How International Are We?
Isn’t it time that we made geo-blocking a thing of the past? How much more global can we get before advertisers and brands begin to ignore country boundaries? Any users of iTunes would certainly share this frustration as our libraries in Australia are still lacking the enormous depth of their US counterparts, but now these frustrations have also reached audiences of the biggest youth-targeted news platforms . . . BuzzFeed.
The Olympics is notoriously litigious with its distribution of rights. Yet, this year has seen the traditional brand undergo a strong push for the digital space and the millions and millions of young audience members many brands want to begin talking to. They officially partnered with Snapchat to cover the hours of Olympic coverage in short, easy-to-access snippets. And they have formed a partnership with BuzzFeed working with athletes and their famed content creators to begin relationship building with the next generation of athletes and audience members . . .
Or have they?
I can’t actually tell you what they have done in this partnership. The video descriptions and stills look exciting. Clickable even. And a couple of them come up in the subscriber section of my YouTube app every day. But I can’t watch them . . . because the rights for this partnership were only available to audiences in the US and every time I click on one of the videos I get the message every online users despises ‘This content is not available in your region’.

Stored dataset entries

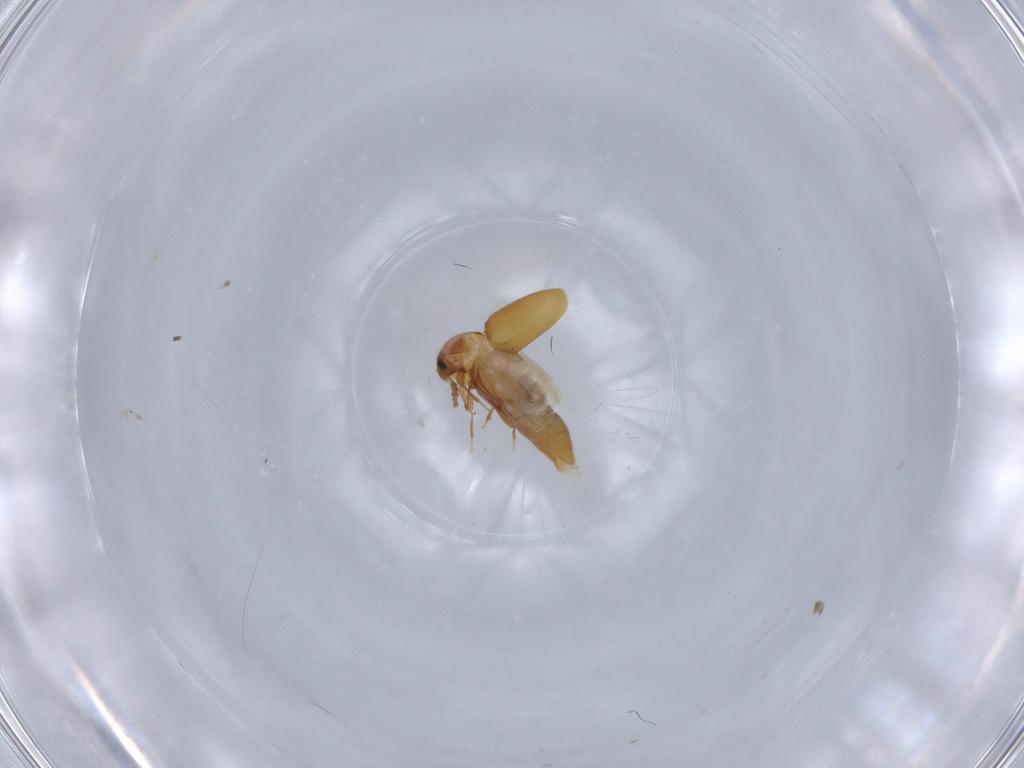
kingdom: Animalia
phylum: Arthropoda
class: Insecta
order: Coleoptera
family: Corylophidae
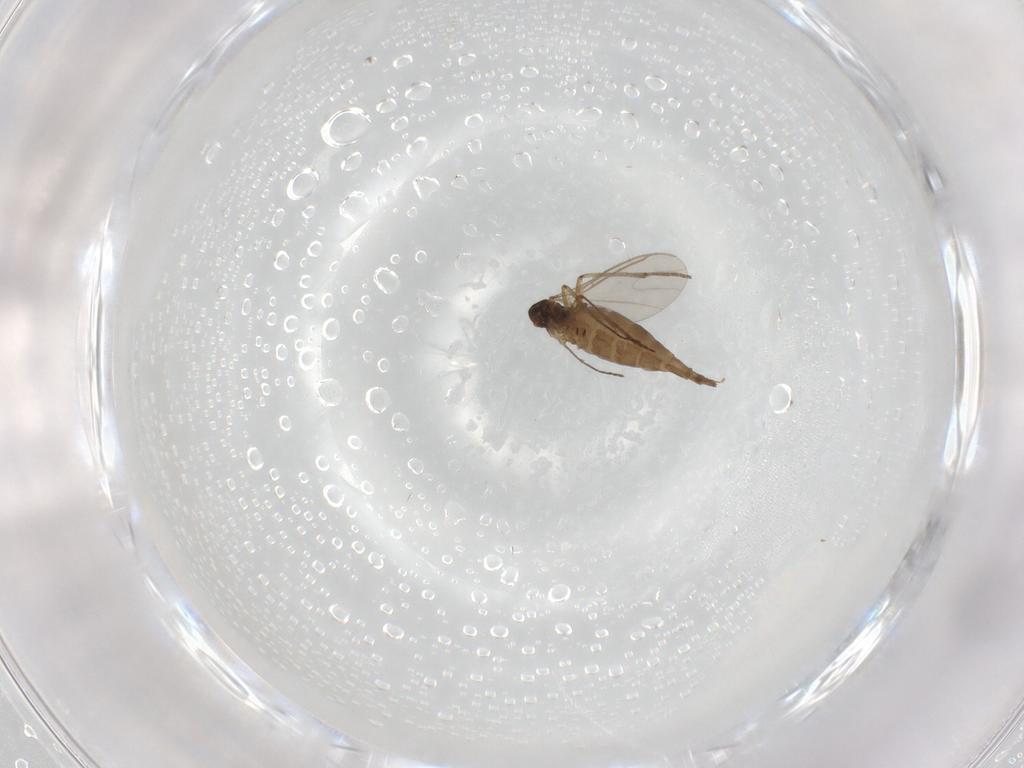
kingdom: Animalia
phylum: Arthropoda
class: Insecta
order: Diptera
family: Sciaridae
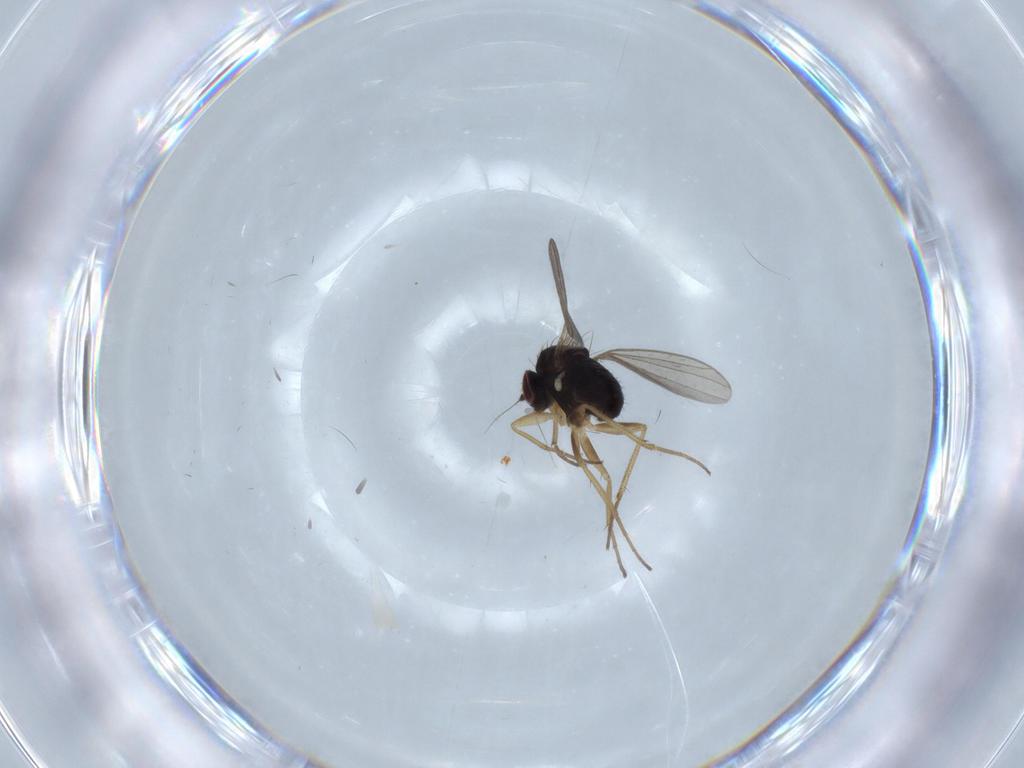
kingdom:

## Brief
Please extract the full geo-blocking post, word for word. These entries come from a different source than the post.

## Your solution
How International Are We?
Isn’t it time that we made geo-blocking a thing of the past? How much more global can we get before advertisers and brands begin to ignore country boundaries? Any users of iTunes would certainly share this frustration as our libraries in Australia are still lacking the enormous depth of their US counterparts, but now these frustrations have also reached audiences of the biggest youth-targeted news platforms . . . BuzzFeed.
The Olympics is notoriously litigious with its distribution of rights. Yet, this year has seen the traditional brand undergo a strong push for the digital space and the millions and millions of young audience members many brands want to begin talking to. They officially partnered with Snapchat to cover the hours of Olympic coverage in short, easy-to-access snippets. And they have formed a partnership with BuzzFeed working with athletes and their famed content creators to begin relationship building with the next generation of athletes and audience members . . .
Or have they?
I can’t actually tell you what they have done in this partnership. The video descriptions and stills look exciting. Clickable even. And a couple of them come up in the subscriber section of my YouTube app every day. But I can’t watch them . . . because the rights for this partnership were only available to audiences in the US and every time I click on one of the videos I get the message every online users despises ‘This content is not available in your region’.